Mãe! (Mother! – 2017)
(O texto aborda detalhes da trama, então recomendo que seja
lido após a sessão)
Como sempre afirmo, a expectativa deve ser sempre evitada,
especialmente pelos profissionais da crítica. O indivíduo que paga ingresso e
busca ser mimado pela arte, pode sair revoltado de uma sessão e falar mal do
filme para todo mundo. Aquele que exercita a lucidez, mesmo não tendo
compreendido a proposta da obra, reconhece os méritos técnicos e busca
aprender. Acompanhando a repercussão nas redes sociais e sites especializados,
percebo que parcela considerável dos detratores sequer captou a metáfora mais
óbvia na trama, apenas uma das várias interpretações possíveis. Eu sinceramente
torço para que o diretor, ateu declarado, esteja conscientemente construindo
uma trilogia temática com viés crítico sobre religião, ele já exercitava isto
desde seu primeiro longa-metragem: “Pi”, mas foi com “Noé”, seu trabalho
anterior, que ele abraçou sem reservas o desafio. Ele agora segue explorando a necessidade
humana de se apoiar em crenças sobrenaturais, trazendo o criacionismo para o
terreno da realidade identificável, utilizando códigos do terror na estrutura
do roteiro, objetivando evidenciar o absurdo inerente ao conceito.

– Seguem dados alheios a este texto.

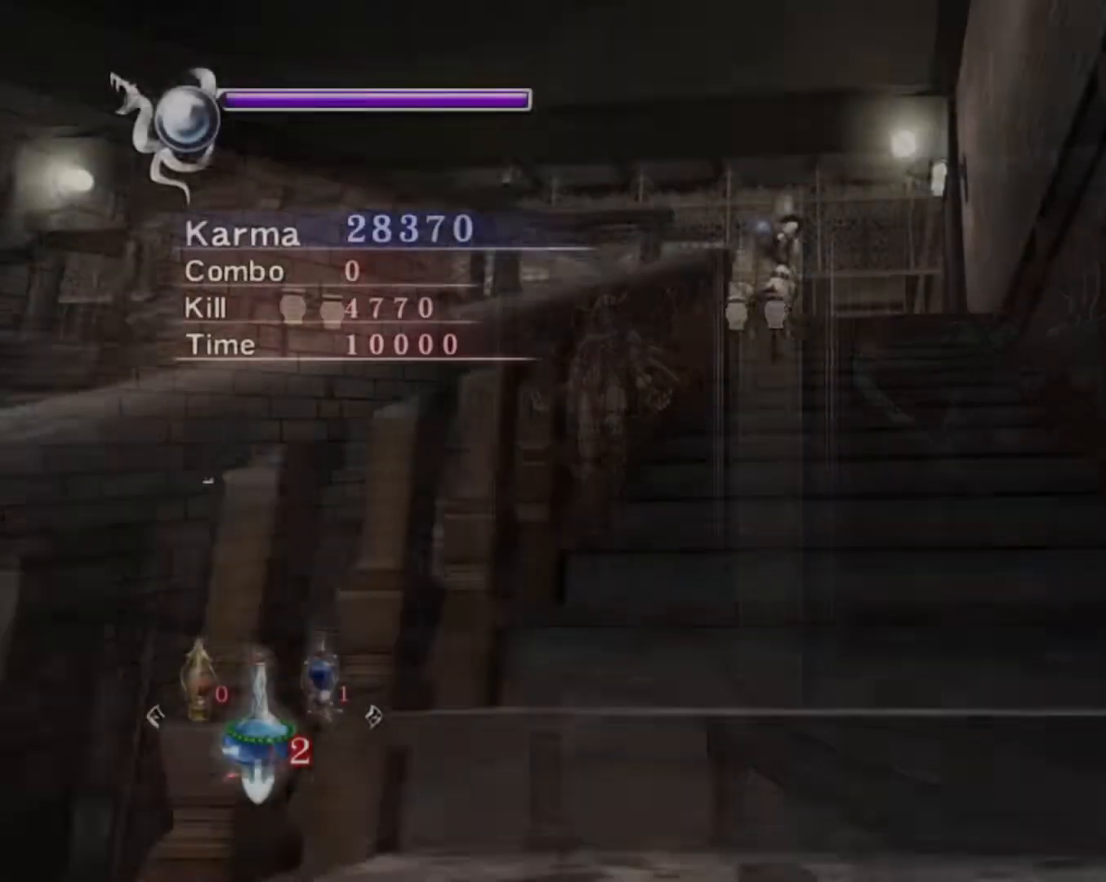
{"dt_ms": 500, "buttons": [], "left_stick": "up", "right_stick": "left", "events": [[333, "right_stick", "left"]]}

Deus/Criador (Javier Bardem) e a Mãe/Natureza (Jennifer
Lawrence) vivem no Paraíso, uma casa isolada e cercada de árvores, um terreno
que visivelmente nunca foi pisado, a fotografia de Matthew Libatique banha o
cenário com a antinatural luz da pureza, a perfeição, enquanto opta pela
claustrofobia nas filmagens internas, planos fechados apontando a solidão que
ambos sentiam. Para a surpresa dos dois, Adão (Ed Harris) aparece na porta com
um ferimento na costela, acompanhado de Eva (Michelle Pfeiffer). Ele, frágil e
passivo. Ela, coerente à sua imagem como causadora de todos os males no livro
sagrado católico, desrespeitosa, cínica, excessivamente sexualizada, provocadora
cruel. O casal invade a casa e, sem qualquer consideração com a dona, corrompe
cada ambiente, danificando a propriedade. Pouco tempo depois, sem aviso, seus
dois filhos, Caim e Abel (Domhnall Gleeson e Brian Gleeson) invadem também,
culminando em um assassinato brutal.
O símbolo do criador sendo representado como poeta escritor
é muito eficiente, criação artística e divina, há uma camada de interpretação
menos alegórica que permite identificar a trama como um tratado sobre as
dificuldades do processo criativo e o desejo narcisístico de ser reconhecido
pelo trabalho. O bebê que é entregue à massa de adoradores, o livro que
finalmente vai ser lido por outrem, o esforço do autor e o abandono do material
que agora será adotado por cada leitor. Mas o viés religioso é muito mais
instigante. O bebê Jesus, os seus ensinamentos, desvirtuados por vários
interesses baixos, o pastor que fala em nome do criador e faz fortuna vendendo
sua imagem. O mesmo povo que mata o bebê por negligência, no torpor da adoração
excessiva, divide ele em pedaços e ingere sua carne em ritual, a celebração da
falsa aparência, enquanto praticam o oposto do que ele pregou, destruindo a
casa em sua ruidosa passagem, literalmente estuprando a mãe Terra. A personagem
vivida por Kristen Wiig, a editora/apóstola, está pronta para utilizar os
escritos do autor e lucrar em seu nome, uma organização que busca apenas
conquistar o poder e manter-se relevante, injetando culpa, medo e penitência
como elementos de controle social e político. E, num gesto de incrível coragem,
Aronofsky mostra ela no terceiro ato sendo a fria líder armada em uma chacina,
as guerras santas, o dedo que aperta o gatilho, ou se omite quando é
conveniente.
Uma obra questionadora, que desafia o público e estabelece
tensão na medida certa para satisfazer até mesmo aqueles interessados apenas no
elemento do entretenimento. Ao ousar novamente em um produto mainstream, o
diretor prova que ainda há vida inteligente na indústria.